PRINCETON, NJ -- Gallup's U.S. Job Creation Index held steady in June at +22, identical to May -- the highest monthly score since April 2008. The June data confirm that job creation rebounded this spring after dipping to +16 at the start of the year, and it now exceeds the relatively positive figures recorded in mid-2012.
Focusing on the June data for each year since 2008 holds any seasonal effects in the trend constant across years. This shows that after hiring was depressed from 2009 to 2011, it recovered in 2012 to a level similar to what it is today, as well as matched the level seen in June 2008, just before the U.S. economic crisis began.
Hiring has improved in each region of the country since January, but the more recent uptick since April is seen mainly in the South and West. Hiring in the Midwest has been flat since April. More generally, hiring has tended to be weakest in the East all year, and that continued in June with the index at +19 in the East, versus at least +22 in the other regions.
Index Components Show Little Change in Past Month or Compared With June 2012
June's results are based on 37% of U.S. adult workers saying their employers are hiring and expanding the size of their workforces and 15% saying their employers are letting workers go and reducing the size of their workforces. These figures are also unchanged from May.
Private-Sector Hiring Unchanged in June
Nongovernment workers' perceptions of hiring and firing where they work continue to be fairly positive, with a +25 Job Creation Index score among this group in June, on par with +24 measured in May. That compares with net negative perceptions of hiring among federal workers, with a -5 score, similar to the -7 in May. The June figures are up from the low point in January, while similar to June 2012.
While perceptions of job conditions among federal workers continue to be negative, on balance, those of local and state government workers remain somewhat positive, at +11 and +12 respectively.
U.S. workers have been slightly more positive about their workplace hiring conditions in May and June than they were earlier this year. This aligns with Americans' broader views of national economic conditions, which have hit five-year highs in recent months. The improvements are small, to be sure, but enough to maintain the long-term recovery in the index, which now matches the level seen in April 2008 and move the index closer to the initial level of +26 Gallup recorded in January 2008. The January 2008 reading likely reflected some turmoil in the stock market that month which sent economic confidence tumbling, but before the Wall Street financial crisis later that year sent a major shock wave through the economy that many Americans continue to feel.
Gallup.com reports results from these indexes in daily, weekly, and monthly averages and in Gallup.com stories.

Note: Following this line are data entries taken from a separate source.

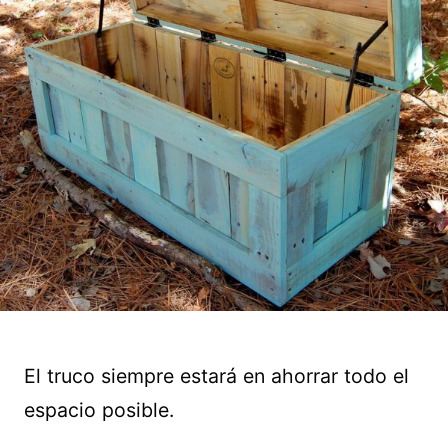
El truco siempre estará en ahorrar todo el
espacio posible.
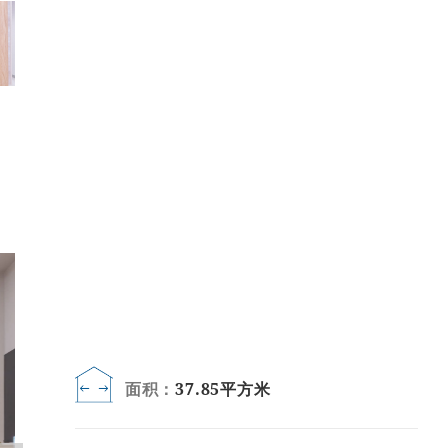
面积：
37.85平方米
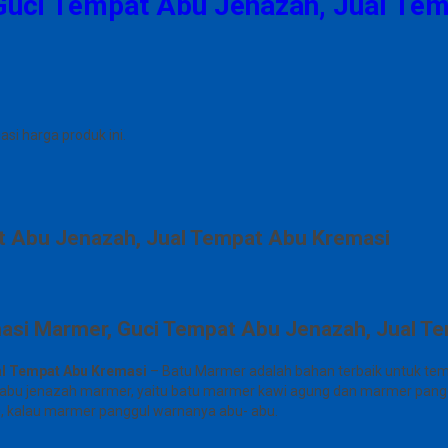
uci Tempat Abu Jenazah, Jual Te
i harga produk ini.
 Abu Jenazah, Jual Tempat Abu Kremasi
si Marmer, Guci Tempat Abu Jenazah, Jual T
al Tempat Abu Kremasi
– Batu Marmer adalah bahan terbaik untuk tem
bu jenazah marmer, yaitu batu marmer kawi agung dan marmer panggul
, kalau marmer panggul warnanya abu- abu.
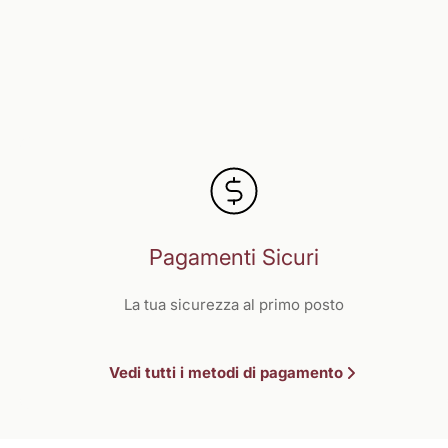
Pagamenti Sicuri
La tua sicurezza al primo posto
Vedi tutti i metodi di pagamento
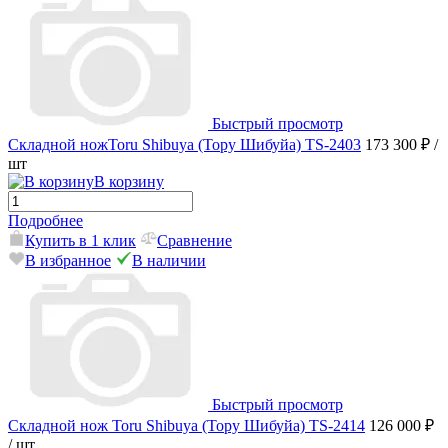
Быстрый просмотр
Складной ножToru Shibuya (Тору Шибуйа) TS-2403
173 300 ₽
/
шт
В корзину
Подробнее
Купить в 1 клик
Сравнение
В избранное
В наличии
Быстрый просмотр
Складной нож Toru Shibuya (Тору Шибуйа) TS-2414
126 000 ₽
/ шт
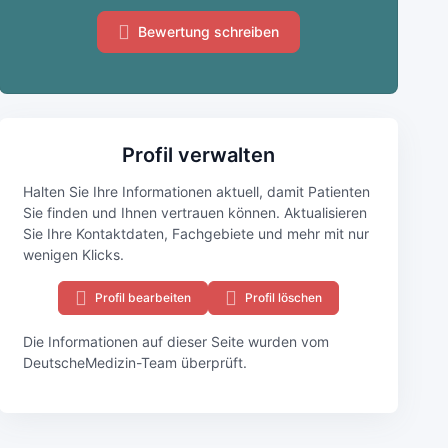
Bewertung schreiben
Profil verwalten
Halten Sie Ihre Informationen aktuell, damit Patienten
Sie finden und Ihnen vertrauen können. Aktualisieren
Sie Ihre Kontaktdaten, Fachgebiete und mehr mit nur
wenigen Klicks.
Profil bearbeiten
Profil löschen
Die Informationen auf dieser Seite wurden vom
DeutscheMedizin-Team überprüft.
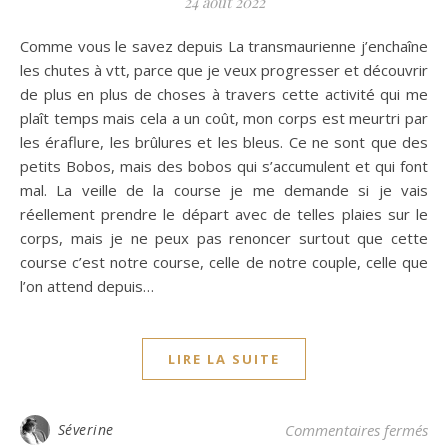
24 août 2022
Comme vous le savez depuis La transmaurienne j’enchaîne
les chutes à vtt, parce que je veux progresser et découvrir
de plus en plus de choses à travers cette activité qui me
plaît temps mais cela a un coût, mon corps est meurtri par
les éraflure, les brûlures et les bleus. Ce ne sont que des
petits Bobos, mais des bobos qui s’accumulent et qui font
mal. La veille de la course je me demande si je vais
réellement prendre le départ avec de telles plaies sur le
corps, mais je ne peux pas renoncer surtout que cette
course c’est notre course, celle de notre couple, celle que
l’on attend depuis…
LIRE LA SUITE
su
Séverine
Commentaires fermés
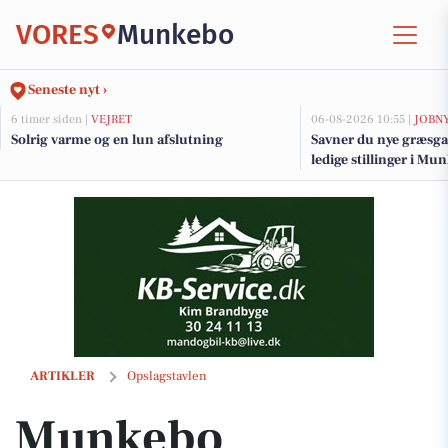
VORES
Munkebo
Seneste nyt ›
6 timer siden |
VEJRET
06-08-2026 10:55 |
JOBN
Solrig varme og en lun afslutning
Savner du nye græsga
ledige stillinger i M
Munkebo Speedway Club skyder sæsonen i gang i Munkebo
ARTIKLER
Opslagstavlen
Munkebo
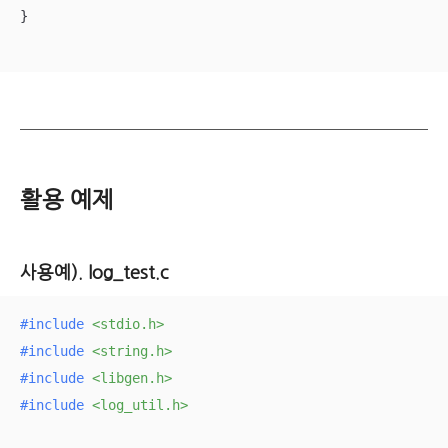
}

활용 예제
사용예). log_test.c
#
include
<stdio.h>
#
include
<string.h>
#
include
<libgen.h>
#
include
<log_util.h>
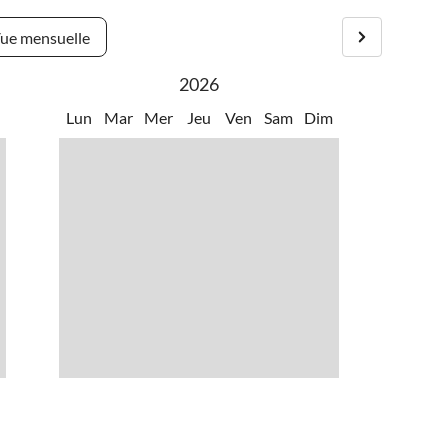
er
•
Randonnée
ue mensuelle
•
Zoo
2026
m
Lun
Mar
Mer
Jeu
Ven
Sam
Dim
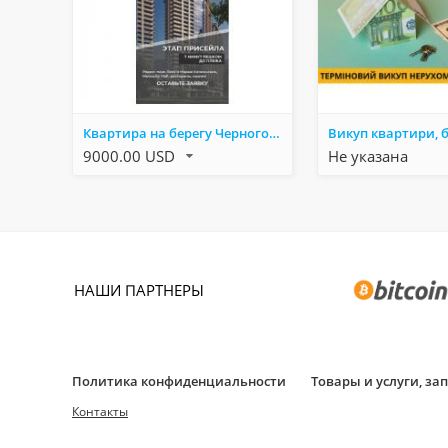
Квартира на берегу Черного моря Батуми за $9 000! Рассрочка 0% до 2029 года!
9000.00 USD
Не указана
НАШИ ПАРТНЕРЫ
Политика конфиденциальности
Товары и услуги, з
Контакты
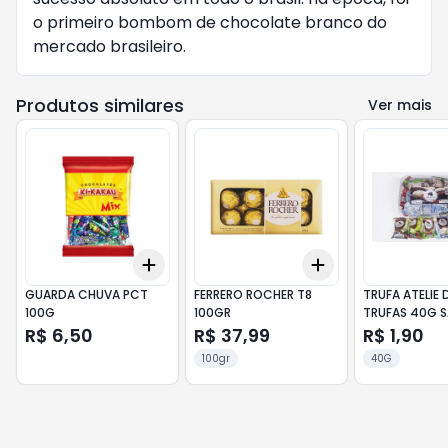
o primeiro bombom de chocolate branco do
mercado brasileiro.
Produtos similares
Ver mais
Add
Add
+
3
+
5
+
10
+
3
+
5
+
10
GUARDA CHUVA PCT
FERRERO ROCHER T8
TRUFA ATELIE 
100G
100GR
TRUFAS 40G 
SORTIDO
R$ 6,50
R$ 37,99
R$ 1,90
100gr
40G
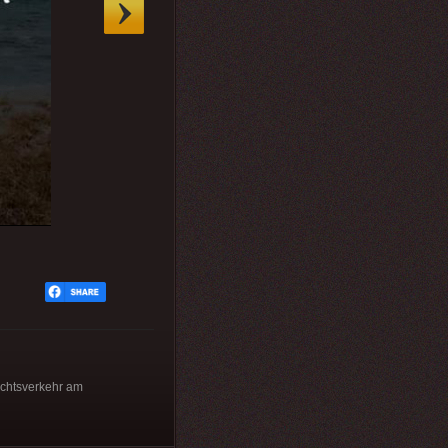
echtsverkehr am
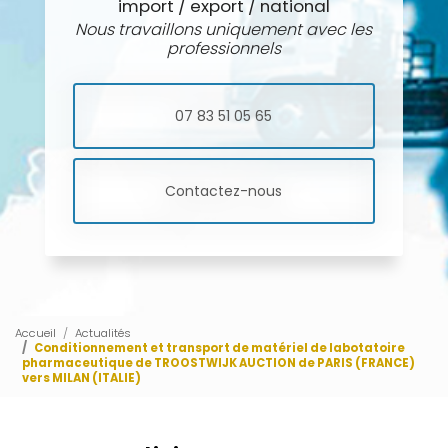
import / export / national
Nous travaillons uniquement avec les
professionnels
07 83 51 05 65
Contactez-nous
Accueil
Actualités
Conditionnement et transport de matériel de labotatoire
pharmaceutique de TROOSTWIJK AUCTION de PARIS (FRANCE)
vers MILAN (ITALIE)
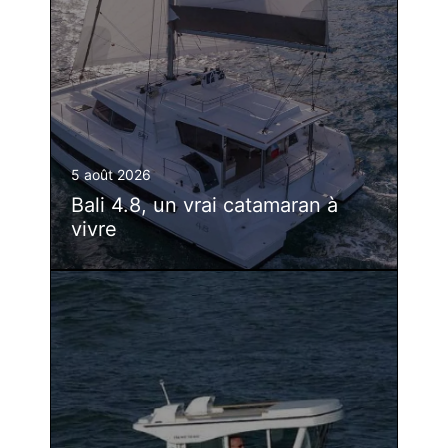
5 août 2026
Bali 4.8, un vrai catamaran à
vivre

Complete trend data are always available to view and export in the following charts:
Read more about Gallup's economic measures.
View our economic release schedule.
Results are based on telephone interviews conducted as part of Gallup Daily tracking June 1-30, 2013, with a random sample of 17,703 adults, aged 18 and older, employed full or part time, living in all 50 U.S. states and the District of Columbia.
For results based on the total sample of employed adults, one can say with 95% confidence that the margin of sampling error is ±1 percentage points.
Interviews are conducted with respondents on landline telephones and cellular phones, with interviews conducted in Spanish for respondents who are primarily Spanish-speaking. Each sample of national adults includes a minimum quota of 50% cellphone respondents and 50% landline respondents, with additional minimum quotas by region. Landline telephone numbers are chosen at random among listed telephone numbers. Cellphone numbers are selected using random digit dial methods. Landline respondents are chosen at random within each household on the basis of which member had the most recent birthday.
Samples are weighted to correct for unequal selection probability, nonresponse, and double coverage of landline and cell users in the two sampling frames. They are also weighted to match the national demographics of gender, age, race, Hispanic ethnicity, education, region, population density, and phone status (cellphone only/landline only/both, cellphone mostly, and having an unlisted landline number). Demographic weighting targets are based on the March 2012 Current Population Survey figures for the aged 18 and older U.S. population. Phone status targets are based on the July-December 2011 National Health Interview Survey. Population density targets are based on the 2010 census. All reported margins of sampling error include the computed design effects for weighting.
In addition to sampling error, question wording and practical difficulties in conducting surveys can introduce error or bias into the findings of public opinion polls.